Cerca de 10% dos casos de câncer têm alguma alteração genética como causa primária. Mesmo sendo minoria, esses casos se aproximam de 50 mil por ano no Brasil. E muitos podem ser prevenidos com intervenções de oncogenética, a área da medicina que se dedica à predisposição genética para o câncer. Por isso, especialistas reunidos em evento no Instituto Nacional do Câncer pediram que essas intervenções sejam incorporadas ao Sistema Único de Saúde.
O pesquisador do Grupo de Câncer Hereditário do Inca Miguel Moreira destacou que a pessoa com alguma dessas variantes tem um risco muito maior de desenvolver câncer em comparação com a população em geral. “Com frequência, a doença se manifesta em idade mais precoce do que os casos esporádicos. E também é frequente o diagnóstico de mais de um tumor primário”, complementa
“Com a identificação da presença de uma variante genética germinativa patogênica, ou seja da mutação, a pessoa portadora da variante pode se beneficiar de estratégias de prevenção primária, evitando o desenvolvimento do tumor ou de prevenção secundária, descobrindo o tumor ainda em seu estágio inicial, facilitando o tratamento e otimizando a chance de cura” explicou o pesquisador do Inca.
Moreira também lembrou que os testes e alguns dos tratamentos já ocorrem pelos planos de saúde, mas não no SUS. E, por uma questão de equidade, deveria se estruturar uma linha de cuidados dos cânceres genéticos também na saúde pública.
Câncer de ovário e retinoblastomas
A diretora da Rede Brasileira de Câncer Hereditário (Rebrach), Patrícia Ashton-Prolla, acrescentou que, apesar da média geral de 10% de cânceres hereditários, para alguns tipos, essa proporção é muito maior, chegando a 25% dos casos de câncer de ovário e 40% dos retinoblastomas. Além disso, o risco de desenvolver câncer ao longo da vida pode ser dez vezes maior em pessoas com determinadas mutações. De acordo com Patrícia, praticamente todos os tipos de câncer hereditários seriam passíveis de prevenção, com a comprovação genética prévia. “Existem tratamentos que são especificamente desenhados para as pessoas que têm câncer hereditário e também para identificar familiares em risco que ainda não tiveram câncer e eles podem ser beneficiados por ações preventivas.

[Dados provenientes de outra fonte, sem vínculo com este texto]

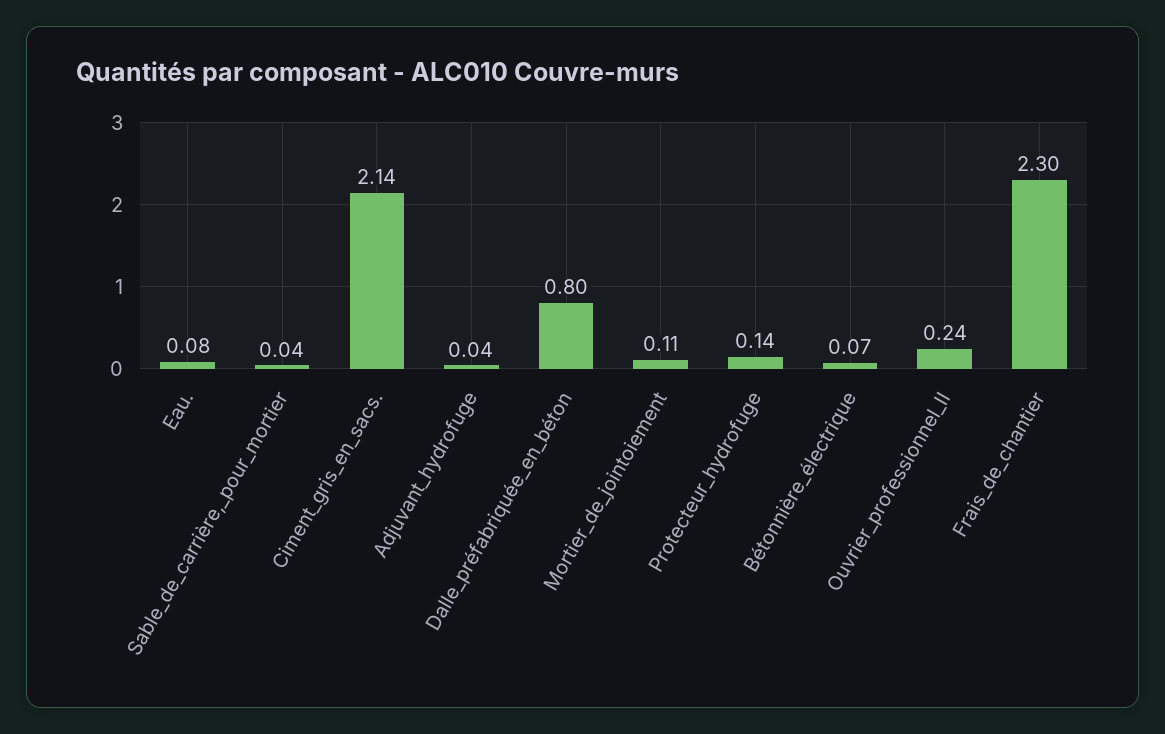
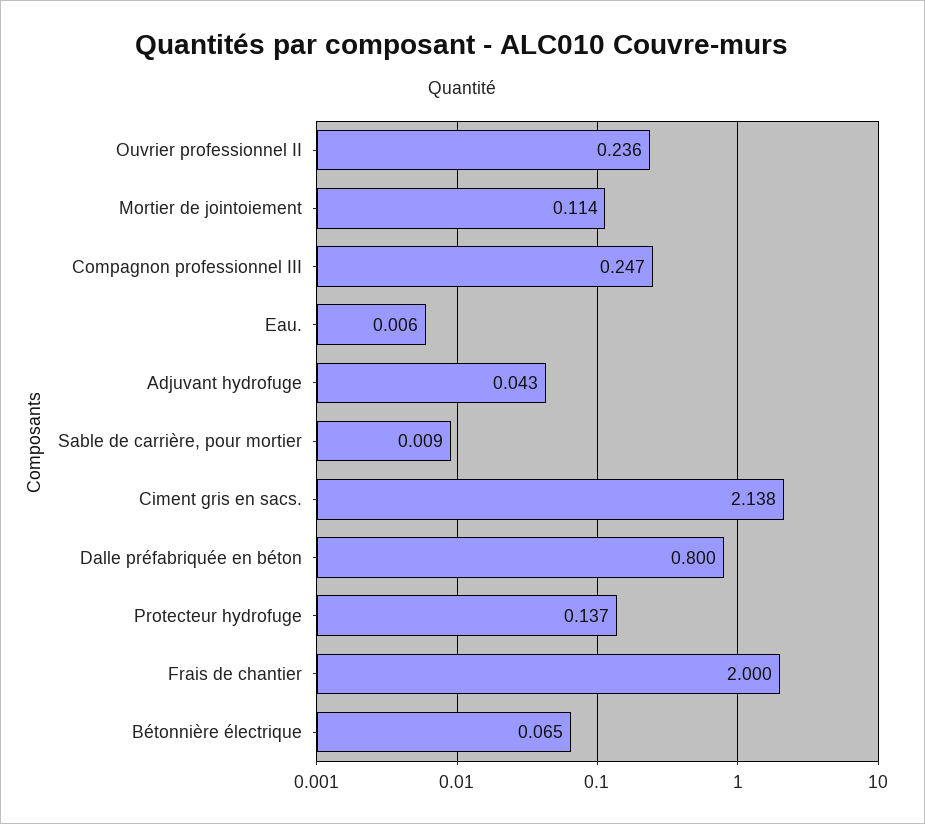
Eau.: 0.08 -> 0.006
Sable_de_carrière,_pour_mortier: 0.04 -> 0.009
Frais_de_chantier: 2.3 -> 2
Compagnon professionnel III: none -> 0.247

Patrícia explica que, há dez anos, houve a inclusão do teste genético para pacientes com câncer no rol obrigatório dos planos de saúde. Contudo, até hoje, o procedimento não faz parte da rotina do SUS, exceto em situações muito específicas. Os planos também devem fazer teste genético em familiares e exames de rastreamento periódico da doença em pessoas com mutação. Isso além de cirurgias redutoras de risco, como retirada de tecido mamário, ovários e trompas. E nenhum desses procedimentos ocorre pelo SUS.
Novo medicamento
Em outubro, o Ministério da Saúde incluiu um novo medicamento no protocolo de tratamento de câncer de ovário e endométrio, o olaparibe, voltado especificamente para os casos de origem genética. Por isso, também incluiu a realização de teste genético para determinar quais pacientes devem receber o medicamento.
Mas a diretora da Rebrach cobrou a ampliação da testagem também aos familiares de pessoas com a mutação, e tenha espectro mais amplo, já que a portaria prevê a detecção de alteração em apenas 2 genes, mas outros também podem provocar tumores.
“É uma vitória que isso tenha acontecido para o SUS, mas é parcial e só vai olhar um grupo pequeno de pacientes com uma doença avançada e quando a gente fala em prevenção e redução dos riscos a gente não tem esse acesso. E se a gente voltar para a Política Nacional de Prevenção e Controle do Câncer no SUS, a gente vai ver que na nossa realidade do câncer hereditário, as pessoas de alto risco infelizmente ainda não são identificadas e quando elas são identificadas, elas não têm acesso ao cuidado preconizado”, enfatiza.
A Agência Brasil procurou o Ministério da Saúde para responder às críticas sobre a portaria e sobre a inclusão de tecnologias de oncogenética no SUS. No entanto, ainda não respondeu à reportagem.